The former mansion of Counts Sheremetev is a unique historical and cultural monument, which represents rare for St.Petersburg pattern of an urban mansion. The site on the bank of the Fontanka was granted by Peter I to the field-marshal Count Sheremetev in 1712. The existing two- storied stone palace was built in 1750 by the architect S.Tchevakinsky. There are also reasons to believe that the sketches by F.-B.Rastrelli were also used. It took two centuries for the mansion to be completed in its development. At different times different architects participated in the decoration of the Palace and its outhouses (F.Argunov, I.Starov, A.Voronikhin, J.Quarengui, Ch.Meier, J.Quadri, I.Korsini, N.Benois, A.Serebryakov and others). Up to 1917 the Palace and the land had belonged to the five generations of the senior branch - the Counts - of the old Russian family of Sheremetev. After the Revolution the Palace was turned into a museum and existed as the Museum of Russian Nobility up to 1931. The private collection of the Sheremetev, which they had been gathering for 200 years, served as the basis for the museum's archievs. The collection, complex in its composition, was universal and at the same time versatile. It comprised a picture gallery, a collection of sculptures, arms, coins, samples of decorative and applied arts (among them collections of bronze articles, china, silver, furniture), a library (both music sheets and books; manuscripts, post-cards), church plate and icons (from the Fountain House church), etc. Later and up to 1984 The Sheremetev Palace premises had been used for the needs of a research institute. The interiors had perished, and the collections had been given over to the major museums of Leningrad and Moscow, except for the few items of interior decoration left in the building.
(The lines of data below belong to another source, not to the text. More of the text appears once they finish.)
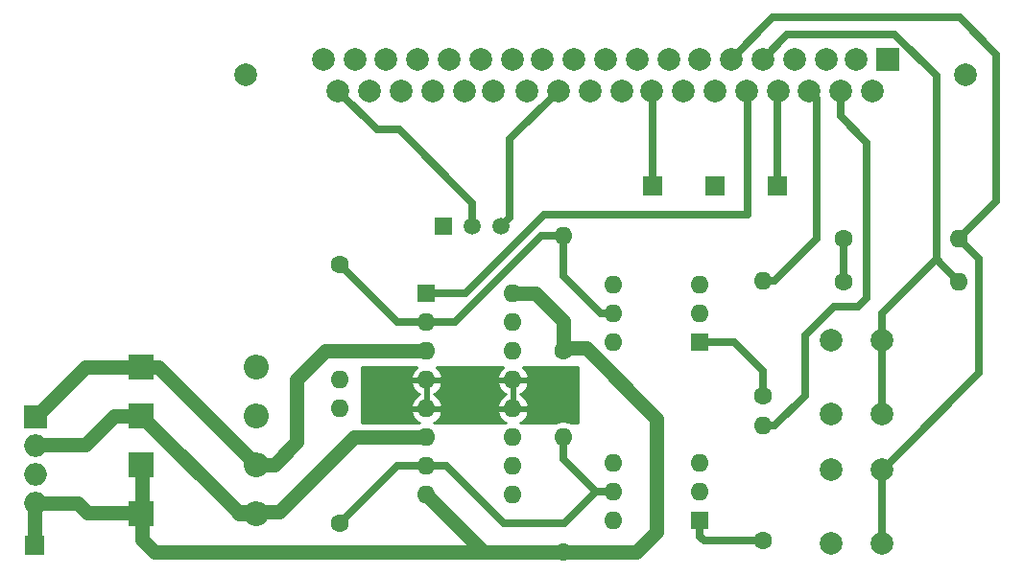
<source format=gbr>
G04 #@! TF.FileFunction,Copper,L1,Top,Signal*
%FSLAX46Y46*%
G04 Gerber Fmt 4.6, Leading zero omitted, Abs format (unit mm)*
G04 Created by KiCad (PCBNEW 4.0.6+dfsg1-1) date Sun Dec 10 15:34:36 2017*
%MOMM*%
%LPD*%
G01*
G04 APERTURE LIST*
%ADD10C,1.000000*%
%ADD11C,2.000000*%
%ADD12R,2.000000X2.000000*%
%ADD13C,1.000000*%
%ADD14O,1.998980X1.998980*%
%ADD15R,1.998980X1.998980*%
%ADD16C,1.520000*%
%ADD17R,1.520000X1.520000*%
%ADD18R,1.600000X1.600000*%
%ADD19O,1.600000X1.600000*%
%ADD20R,2.200000X2.200000*%
%ADD21O,2.200000X2.200000*%
%ADD22R,1.700000X1.700000*%
%ADD23C,1.600000*%
%ADD24C,0.635000*%
%ADD25C,1.270000*%
%ADD26C,0.254000*%
G04 APERTURE END LIST*
D10*
D11*
X86685001Y-53609500D03*
X150185001Y-53609500D03*
D12*
X143325001Y-52209500D03*
D11*
X140535001Y-52209500D03*
X137865001Y-52209500D03*
X135075001Y-52209500D03*
X132275001Y-52209500D03*
X129485001Y-52209500D03*
X126685001Y-52209500D03*
X124025001Y-52209500D03*
X121225001Y-52209500D03*
X118435001Y-52209500D03*
X115635001Y-52209500D03*
X112845001Y-52209500D03*
X110175001Y-52209500D03*
X107385001Y-52209500D03*
X104595001Y-52209500D03*
X101795001Y-52209500D03*
X99005001Y-52209500D03*
X96335001Y-52209500D03*
X93545001Y-52209500D03*
X141925001Y-54999500D03*
X139135001Y-54999500D03*
X136345001Y-54999500D03*
X133675001Y-54999500D03*
X130875001Y-54999500D03*
X128085001Y-54999500D03*
X125295001Y-54999500D03*
X122495001Y-54999500D03*
X119825001Y-54999500D03*
X117035001Y-54999500D03*
X114245001Y-54999500D03*
X111445001Y-54999500D03*
X108525001Y-54999500D03*
X105985001Y-54999500D03*
X103195001Y-54999500D03*
X100395001Y-54999500D03*
X97605001Y-54999500D03*
X94815001Y-54999500D03*
D13*
X100330000Y-80518000D03*
X100330000Y-83058000D03*
X98044000Y-80518000D03*
X98044000Y-83058000D03*
X104902000Y-80518000D03*
X104902000Y-83058000D03*
X107950000Y-80518000D03*
X107950000Y-83058000D03*
X112522000Y-83058000D03*
X112522000Y-80518000D03*
X114808000Y-83058000D03*
D14*
X68135500Y-91376500D03*
D15*
X68135500Y-83756500D03*
D14*
X68135500Y-86296500D03*
X68135500Y-88836500D03*
D11*
X142803000Y-94996000D03*
X138303000Y-94996000D03*
X142803000Y-88496000D03*
X138303000Y-88496000D03*
X142803000Y-83566000D03*
X138303000Y-83566000D03*
X142803000Y-77066000D03*
X138303000Y-77066000D03*
D16*
X106680000Y-66929000D03*
X109220000Y-66929000D03*
D17*
X104140000Y-66929000D03*
D18*
X126746000Y-77216000D03*
D19*
X119126000Y-72136000D03*
X126746000Y-74676000D03*
X119126000Y-74676000D03*
X126746000Y-72136000D03*
X119126000Y-77216000D03*
D18*
X126746000Y-92964000D03*
D19*
X119126000Y-87884000D03*
X126746000Y-90424000D03*
X119126000Y-90424000D03*
X126746000Y-87884000D03*
X119126000Y-92964000D03*
D20*
X77470000Y-88011000D03*
D21*
X87630000Y-88011000D03*
D20*
X77470000Y-79375000D03*
D21*
X87630000Y-79375000D03*
D20*
X77470000Y-92329000D03*
D21*
X87630000Y-92329000D03*
D20*
X77470000Y-83693000D03*
D21*
X87630000Y-83693000D03*
D22*
X128079500Y-63373000D03*
X122555000Y-63373000D03*
X68072000Y-95123000D03*
D23*
X139446000Y-68072000D03*
D19*
X149606000Y-68072000D03*
D23*
X139446000Y-71882000D03*
D19*
X149606000Y-71882000D03*
D23*
X132334000Y-81915000D03*
D19*
X132334000Y-71755000D03*
D23*
X132334000Y-94742000D03*
D19*
X132334000Y-84582000D03*
D23*
X114681000Y-77978000D03*
D19*
X114681000Y-67818000D03*
D23*
X94996000Y-70358000D03*
D19*
X94996000Y-80518000D03*
D23*
X114681000Y-95758000D03*
D19*
X114681000Y-85598000D03*
D23*
X94996000Y-93218000D03*
D19*
X94996000Y-83058000D03*
D18*
X102616000Y-72898000D03*
D19*
X110236000Y-90678000D03*
X102616000Y-75438000D03*
X110236000Y-88138000D03*
X102616000Y-77978000D03*
X110236000Y-85598000D03*
X102616000Y-80518000D03*
X110236000Y-83058000D03*
X102616000Y-83058000D03*
X110236000Y-80518000D03*
X102616000Y-85598000D03*
X110236000Y-77978000D03*
X102616000Y-88138000D03*
X110236000Y-75438000D03*
X102616000Y-90678000D03*
X110236000Y-72898000D03*
D13*
X114808000Y-80518000D03*
D22*
X133604000Y-63373000D03*
D24*
X141660000Y-54999500D02*
X141925001Y-54999500D01*
X135075001Y-52209500D02*
X134823571Y-52460930D01*
X109220000Y-66929000D02*
X109979999Y-66169001D01*
X109979999Y-66169001D02*
X109979999Y-59264502D01*
X109979999Y-59264502D02*
X114245001Y-54999500D01*
X93743806Y-52408305D02*
X93545001Y-52209500D01*
X147581500Y-69857500D02*
X147581500Y-53688697D01*
X147581500Y-53688697D02*
X143930803Y-50038000D01*
X143930803Y-50038000D02*
X134446501Y-50038000D01*
X134446501Y-50038000D02*
X132275001Y-52209500D01*
X142803000Y-77066000D02*
X142803000Y-74636000D01*
X142803000Y-74636000D02*
X147581500Y-69857500D01*
X147581500Y-69857500D02*
X148082000Y-70358000D01*
X148082000Y-70358000D02*
X149606000Y-71882000D01*
X142803000Y-77066000D02*
X142803000Y-78480213D01*
X142803000Y-78480213D02*
X142803000Y-83566000D01*
X143256000Y-76613000D02*
X142803000Y-77066000D01*
X149606000Y-68072000D02*
X152908000Y-64770000D01*
X152908000Y-64770000D02*
X152908000Y-51752500D01*
X152908000Y-51752500D02*
X149669500Y-48514000D01*
X149669500Y-48514000D02*
X133180501Y-48514000D01*
X133180501Y-48514000D02*
X129485001Y-52209500D01*
X149606000Y-68072000D02*
X151384000Y-69850000D01*
X151384000Y-79915000D02*
X143802999Y-87496001D01*
X151384000Y-69850000D02*
X151384000Y-79915000D01*
X143802999Y-87496001D02*
X142803000Y-88496000D01*
X142803000Y-88496000D02*
X142803000Y-89910213D01*
X142803000Y-89910213D02*
X142803000Y-94996000D01*
X133604000Y-63373000D02*
X133604000Y-55070501D01*
X133604000Y-55070501D02*
X133675001Y-54999500D01*
X122555000Y-63373000D02*
X122555000Y-55059499D01*
X122555000Y-55059499D02*
X122495001Y-54999500D01*
X139446000Y-71882000D02*
X139446000Y-70750630D01*
X139446000Y-70750630D02*
X139446000Y-69469000D01*
X139446000Y-69469000D02*
X139446000Y-68072000D01*
X100203000Y-58420000D02*
X98235501Y-58420000D01*
X98235501Y-58420000D02*
X94815001Y-54999500D01*
X106680000Y-64897000D02*
X100203000Y-58420000D01*
X106680000Y-66929000D02*
X106680000Y-64897000D01*
D25*
X68072000Y-95123000D02*
X68072000Y-91440000D01*
X68072000Y-91440000D02*
X68135500Y-91376500D01*
X114681000Y-95758000D02*
X107696000Y-95758000D01*
X114681000Y-95758000D02*
X121158000Y-95758000D01*
X107696000Y-95758000D02*
X121158000Y-95758000D01*
X112268000Y-72898000D02*
X110236000Y-72898000D01*
X121158000Y-95758000D02*
X122936000Y-93980000D01*
X122936000Y-93980000D02*
X122936000Y-83947000D01*
X122936000Y-83947000D02*
X116713000Y-77724000D01*
X116713000Y-77724000D02*
X114681000Y-77724000D01*
X114681000Y-77724000D02*
X114681000Y-75311000D01*
X114681000Y-75311000D02*
X112268000Y-72898000D01*
X107696000Y-95758000D02*
X94234000Y-95758000D01*
X94234000Y-95758000D02*
X78656000Y-95758000D01*
X71818500Y-91376500D02*
X72707500Y-92265500D01*
X72707500Y-92265500D02*
X77533500Y-92265500D01*
X68135500Y-91376500D02*
X71818500Y-91376500D01*
X77533500Y-92265500D02*
X77533500Y-88011000D01*
X77533500Y-94635500D02*
X77533500Y-92265500D01*
X78656000Y-95758000D02*
X77533500Y-94635500D01*
X107696000Y-95758000D02*
X102616000Y-90678000D01*
X91186000Y-86010634D02*
X91186000Y-80518000D01*
X87630000Y-88011000D02*
X89185634Y-88011000D01*
X89185634Y-88011000D02*
X91186000Y-86010634D01*
X68135500Y-83756500D02*
X72517000Y-79375000D01*
X72517000Y-79375000D02*
X77470000Y-79375000D01*
X78994000Y-79375000D02*
X77470000Y-79375000D01*
X87630000Y-88011000D02*
X78994000Y-79375000D01*
X91186000Y-80518000D02*
X93726000Y-77978000D01*
X93726000Y-77978000D02*
X102616000Y-77978000D01*
X85979000Y-92202000D02*
X85979000Y-92233634D01*
X85979000Y-92233634D02*
X86074366Y-92329000D01*
X86074366Y-92329000D02*
X87630000Y-92329000D01*
X68135500Y-86296500D02*
X68199000Y-86233000D01*
X68199000Y-86233000D02*
X72560000Y-86233000D01*
X72560000Y-86233000D02*
X75100000Y-83693000D01*
X75100000Y-83693000D02*
X77470000Y-83693000D01*
X101484630Y-85598000D02*
X102616000Y-85598000D01*
X89662000Y-92202000D02*
X96266000Y-85598000D01*
X85979000Y-92202000D02*
X89662000Y-92202000D01*
X96266000Y-85598000D02*
X101484630Y-85598000D01*
X77470000Y-83693000D02*
X85979000Y-92202000D01*
D24*
X136345001Y-54999500D02*
X137033000Y-55687499D01*
X137033000Y-55687499D02*
X137033000Y-68072000D01*
X137033000Y-68072000D02*
X133350000Y-71755000D01*
X133350000Y-71755000D02*
X132334000Y-71755000D01*
X133350000Y-84582000D02*
X132334000Y-84582000D01*
X133350000Y-84582000D02*
X136017000Y-81915000D01*
X136017000Y-81915000D02*
X136017000Y-76581000D01*
X136017000Y-76581000D02*
X138557000Y-74041000D01*
X138557000Y-74041000D02*
X140716000Y-74041000D01*
X140716000Y-74041000D02*
X141478000Y-73279000D01*
X141478000Y-73279000D02*
X141478000Y-59563000D01*
X141478000Y-59563000D02*
X139135001Y-57220001D01*
X139135001Y-57220001D02*
X139135001Y-54999500D01*
X102616000Y-72898000D02*
X106045000Y-72898000D01*
X106045000Y-72898000D02*
X113030000Y-65913000D01*
X113030000Y-65913000D02*
X130937000Y-65913000D01*
X130937000Y-65913000D02*
X130937000Y-55061499D01*
X130937000Y-55061499D02*
X130875001Y-54999500D01*
X132334000Y-81915000D02*
X132334000Y-79767630D01*
X129782370Y-77216000D02*
X126746000Y-77216000D01*
X132334000Y-79767630D02*
X129782370Y-77216000D01*
X126746000Y-92964000D02*
X126746000Y-94399000D01*
X126746000Y-94399000D02*
X127089000Y-94742000D01*
X127089000Y-94742000D02*
X131202630Y-94742000D01*
X131202630Y-94742000D02*
X132334000Y-94742000D01*
X102616000Y-75438000D02*
X105156000Y-75438000D01*
X105156000Y-75438000D02*
X112776000Y-67818000D01*
X112776000Y-67818000D02*
X113549630Y-67818000D01*
X113549630Y-67818000D02*
X114681000Y-67818000D01*
X119126000Y-74676000D02*
X117994630Y-74676000D01*
X117994630Y-74676000D02*
X114681000Y-71362370D01*
X114681000Y-71362370D02*
X114681000Y-68949370D01*
X114681000Y-68949370D02*
X114681000Y-67818000D01*
X94996000Y-70358000D02*
X100076000Y-75438000D01*
X100076000Y-75438000D02*
X102616000Y-75438000D01*
X94996000Y-93218000D02*
X100076000Y-88138000D01*
X100076000Y-88138000D02*
X102616000Y-88138000D01*
X119126000Y-90424000D02*
X117994630Y-90424000D01*
X117994630Y-90424000D02*
X117602000Y-90424000D01*
X114681000Y-85598000D02*
X114681000Y-87503000D01*
X114681000Y-87503000D02*
X117602000Y-90424000D01*
X117602000Y-90424000D02*
X114808000Y-93218000D01*
X114808000Y-93218000D02*
X109474000Y-93218000D01*
X109474000Y-93218000D02*
X104394000Y-88138000D01*
X104394000Y-88138000D02*
X102616000Y-88138000D01*
D26*
G36*
X101384959Y-79780577D02*
X101224096Y-80168961D01*
X101346085Y-80391000D01*
X102489000Y-80391000D01*
X102489000Y-80371000D01*
X102743000Y-80371000D01*
X102743000Y-80391000D01*
X103885915Y-80391000D01*
X104007904Y-80168961D01*
X103847041Y-79780577D01*
X103479639Y-79375000D01*
X109372361Y-79375000D01*
X109004959Y-79780577D01*
X108844096Y-80168961D01*
X108966085Y-80391000D01*
X110109000Y-80391000D01*
X110109000Y-80371000D01*
X110363000Y-80371000D01*
X110363000Y-80391000D01*
X111505915Y-80391000D01*
X111627904Y-80168961D01*
X111467041Y-79780577D01*
X111099639Y-79375000D01*
X114303397Y-79375000D01*
X114394309Y-79412750D01*
X114965187Y-79413248D01*
X115057754Y-79375000D01*
X115951000Y-79375000D01*
X115951000Y-84328000D01*
X115355686Y-84328000D01*
X115230151Y-84244120D01*
X114681000Y-84134887D01*
X114131849Y-84244120D01*
X114006314Y-84328000D01*
X110896725Y-84328000D01*
X110874297Y-84313014D01*
X111091134Y-84210389D01*
X111467041Y-83795423D01*
X111627904Y-83407039D01*
X111505915Y-83185000D01*
X110363000Y-83185000D01*
X110363000Y-83205000D01*
X110109000Y-83205000D01*
X110109000Y-83185000D01*
X108966085Y-83185000D01*
X108844096Y-83407039D01*
X109004959Y-83795423D01*
X109380866Y-84210389D01*
X109597703Y-84313014D01*
X109575275Y-84328000D01*
X103276725Y-84328000D01*
X103254297Y-84313014D01*
X103471134Y-84210389D01*
X103847041Y-83795423D01*
X104007904Y-83407039D01*
X103885915Y-83185000D01*
X102743000Y-83185000D01*
X102743000Y-83205000D01*
X102489000Y-83205000D01*
X102489000Y-83185000D01*
X101346085Y-83185000D01*
X101224096Y-83407039D01*
X101384959Y-83795423D01*
X101760866Y-84210389D01*
X101977703Y-84313014D01*
X101955275Y-84328000D01*
X96901000Y-84328000D01*
X96901000Y-80867039D01*
X101224096Y-80867039D01*
X101384959Y-81255423D01*
X101760866Y-81670389D01*
X102009367Y-81788000D01*
X101760866Y-81905611D01*
X101384959Y-82320577D01*
X101224096Y-82708961D01*
X101346085Y-82931000D01*
X102489000Y-82931000D01*
X102489000Y-80645000D01*
X102743000Y-80645000D01*
X102743000Y-82931000D01*
X103885915Y-82931000D01*
X104007904Y-82708961D01*
X103847041Y-82320577D01*
X103471134Y-81905611D01*
X103222633Y-81788000D01*
X103471134Y-81670389D01*
X103847041Y-81255423D01*
X104007904Y-80867039D01*
X108844096Y-80867039D01*
X109004959Y-81255423D01*
X109380866Y-81670389D01*
X109629367Y-81788000D01*
X109380866Y-81905611D01*
X109004959Y-82320577D01*
X108844096Y-82708961D01*
X108966085Y-82931000D01*
X110109000Y-82931000D01*
X110109000Y-80645000D01*
X110363000Y-80645000D01*
X110363000Y-82931000D01*
X111505915Y-82931000D01*
X111627904Y-82708961D01*
X111467041Y-82320577D01*
X111091134Y-81905611D01*
X110842633Y-81788000D01*
X111091134Y-81670389D01*
X111467041Y-81255423D01*
X111627904Y-80867039D01*
X111505915Y-80645000D01*
X110363000Y-80645000D01*
X110109000Y-80645000D01*
X108966085Y-80645000D01*
X108844096Y-80867039D01*
X104007904Y-80867039D01*
X103885915Y-80645000D01*
X102743000Y-80645000D01*
X102489000Y-80645000D01*
X101346085Y-80645000D01*
X101224096Y-80867039D01*
X96901000Y-80867039D01*
X96901000Y-79375000D01*
X101752361Y-79375000D01*
X101384959Y-79780577D01*
X101384959Y-79780577D01*
G37*
X101384959Y-79780577D02*
X101224096Y-80168961D01*
X101346085Y-80391000D01*
X102489000Y-80391000D01*
X102489000Y-80371000D01*
X102743000Y-80371000D01*
X102743000Y-80391000D01*
X103885915Y-80391000D01*
X104007904Y-80168961D01*
X103847041Y-79780577D01*
X103479639Y-79375000D01*
X109372361Y-79375000D01*
X109004959Y-79780577D01*
X108844096Y-80168961D01*
X108966085Y-80391000D01*
X110109000Y-80391000D01*
X110109000Y-80371000D01*
X110363000Y-80371000D01*
X110363000Y-80391000D01*
X111505915Y-80391000D01*
X111627904Y-80168961D01*
X111467041Y-79780577D01*
X111099639Y-79375000D01*
X114303397Y-79375000D01*
X114394309Y-79412750D01*
X114965187Y-79413248D01*
X115057754Y-79375000D01*
X115951000Y-79375000D01*
X115951000Y-84328000D01*
X115355686Y-84328000D01*
X115230151Y-84244120D01*
X114681000Y-84134887D01*
X114131849Y-84244120D01*
X114006314Y-84328000D01*
X110896725Y-84328000D01*
X110874297Y-84313014D01*
X111091134Y-84210389D01*
X111467041Y-83795423D01*
X111627904Y-83407039D01*
X111505915Y-83185000D01*
X110363000Y-83185000D01*
X110363000Y-83205000D01*
X110109000Y-83205000D01*
X110109000Y-83185000D01*
X108966085Y-83185000D01*
X108844096Y-83407039D01*
X109004959Y-83795423D01*
X109380866Y-84210389D01*
X109597703Y-84313014D01*
X109575275Y-84328000D01*
X103276725Y-84328000D01*
X103254297Y-84313014D01*
X103471134Y-84210389D01*
X103847041Y-83795423D01*
X104007904Y-83407039D01*
X103885915Y-83185000D01*
X102743000Y-83185000D01*
X102743000Y-83205000D01*
X102489000Y-83205000D01*
X102489000Y-83185000D01*
X101346085Y-83185000D01*
X101224096Y-83407039D01*
X101384959Y-83795423D01*
X101760866Y-84210389D01*
X101977703Y-84313014D01*
X101955275Y-84328000D01*
X96901000Y-84328000D01*
X96901000Y-80867039D01*
X101224096Y-80867039D01*
X101384959Y-81255423D01*
X101760866Y-81670389D01*
X102009367Y-81788000D01*
X101760866Y-81905611D01*
X101384959Y-82320577D01*
X101224096Y-82708961D01*
X101346085Y-82931000D01*
X102489000Y-82931000D01*
X102489000Y-80645000D01*
X102743000Y-80645000D01*
X102743000Y-82931000D01*
X103885915Y-82931000D01*
X104007904Y-82708961D01*
X103847041Y-82320577D01*
X103471134Y-81905611D01*
X103222633Y-81788000D01*
X103471134Y-81670389D01*
X103847041Y-81255423D01*
X104007904Y-80867039D01*
X108844096Y-80867039D01*
X109004959Y-81255423D01*
X109380866Y-81670389D01*
X109629367Y-81788000D01*
X109380866Y-81905611D01*
X109004959Y-82320577D01*
X108844096Y-82708961D01*
X108966085Y-82931000D01*
X110109000Y-82931000D01*
X110109000Y-80645000D01*
X110363000Y-80645000D01*
X110363000Y-82931000D01*
X111505915Y-82931000D01*
X111627904Y-82708961D01*
X111467041Y-82320577D01*
X111091134Y-81905611D01*
X110842633Y-81788000D01*
X111091134Y-81670389D01*
X111467041Y-81255423D01*
X111627904Y-80867039D01*
X111505915Y-80645000D01*
X110363000Y-80645000D01*
X110109000Y-80645000D01*
X108966085Y-80645000D01*
X108844096Y-80867039D01*
X104007904Y-80867039D01*
X103885915Y-80645000D01*
X102743000Y-80645000D01*
X102489000Y-80645000D01*
X101346085Y-80645000D01*
X101224096Y-80867039D01*
X96901000Y-80867039D01*
X96901000Y-79375000D01*
X101752361Y-79375000D01*
X101384959Y-79780577D01*
M02*

</source>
In 1989 the Palace was handed over to the Museum of Theatre and Music, with the idea of setting up a Music Museum of St.Petersburg and housing the State Collection of Musical Instruments, which also belonged to the Museum of Theatre and Music.
Since the 1980's restoration work has been in progress in the Sheremetev Palace, with a view to restoring the gala and memorial interiors of the 19th century.
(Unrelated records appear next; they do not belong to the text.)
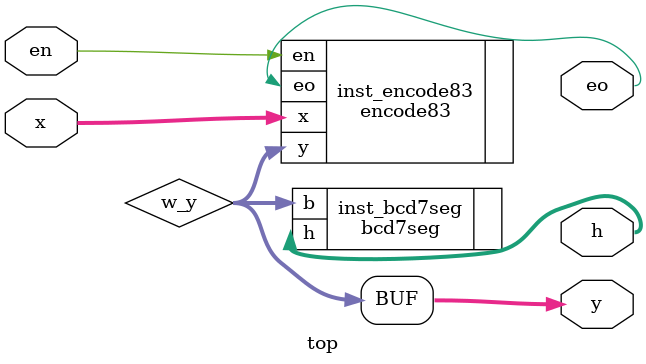
<source format=v>
module top(
	input en,
	input [7:0]x,
	output [2:0]y,
	output eo,
	output [6:0]h
);

wire [2:0]w_y;
assign y=w_y;
encode83 inst_encode83(
	.en(en),
	.x(x),
	.y(w_y),
	.eo(eo)
);

bcd7seg inst_bcd7seg(
	.b(w_y),
	.h(h)
);
endmodule

</source>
At present the majority of the Sheremetev halls, given to the museum in dramatic state, have been restored. The exhibition is arranged in three directions: a) The history of the Sheremetev family and life of Russian nobility in XVIII - XX cc. b) Open stores of the unique collection of musical instruments c) The exhibition of private collections.
The permanent exhibition "The Sheremetev family and the Musical Life of the 18-20th cc." was organized in 1995 in collaboration with the State Hermitage, the Russian National Library, Pushkin House, the State Tretyakov Gallery, the Ostankino Memorial Palace, the Russian Porcelain Museum in Kuskovo, as well as owners of private collections.
Another notable exhibition is a private collection of A.M.Sarayeva-Bondar (wife of V.V.Strekalov-Obolensky - a Petersburg collector). The collection numbering over 700 works of fine and applied arts (18-20th centuries) is one of the most precious recent acquisitions of the museum.
The permanent Musical Instruments Collection displayed at the Palace has three thousand exhibits. "The Open Stores" exhibition opened in the October of 1997 in the Gallery Wing of the Fountain House. Here one can hear the Russian bells, replicas of antique musical instruments, copied in the 19th century from authentic pieces, which had been discovered during the excavations of Ancient Etruria.
The fancy shapes of the baroque instruments of the 17-18th centuries - the old harps, viols, harpsichords- go extremely well with the style of the Palace, the delicate design of the iron railings, the stucco moulding of the interiors.
The famous collection, framed by the old baroque architecture, is perceived as a new page in the musical-historical annals of the Fountain House, in which there are the names of famous artists of the past, renowned historians, painters, architects.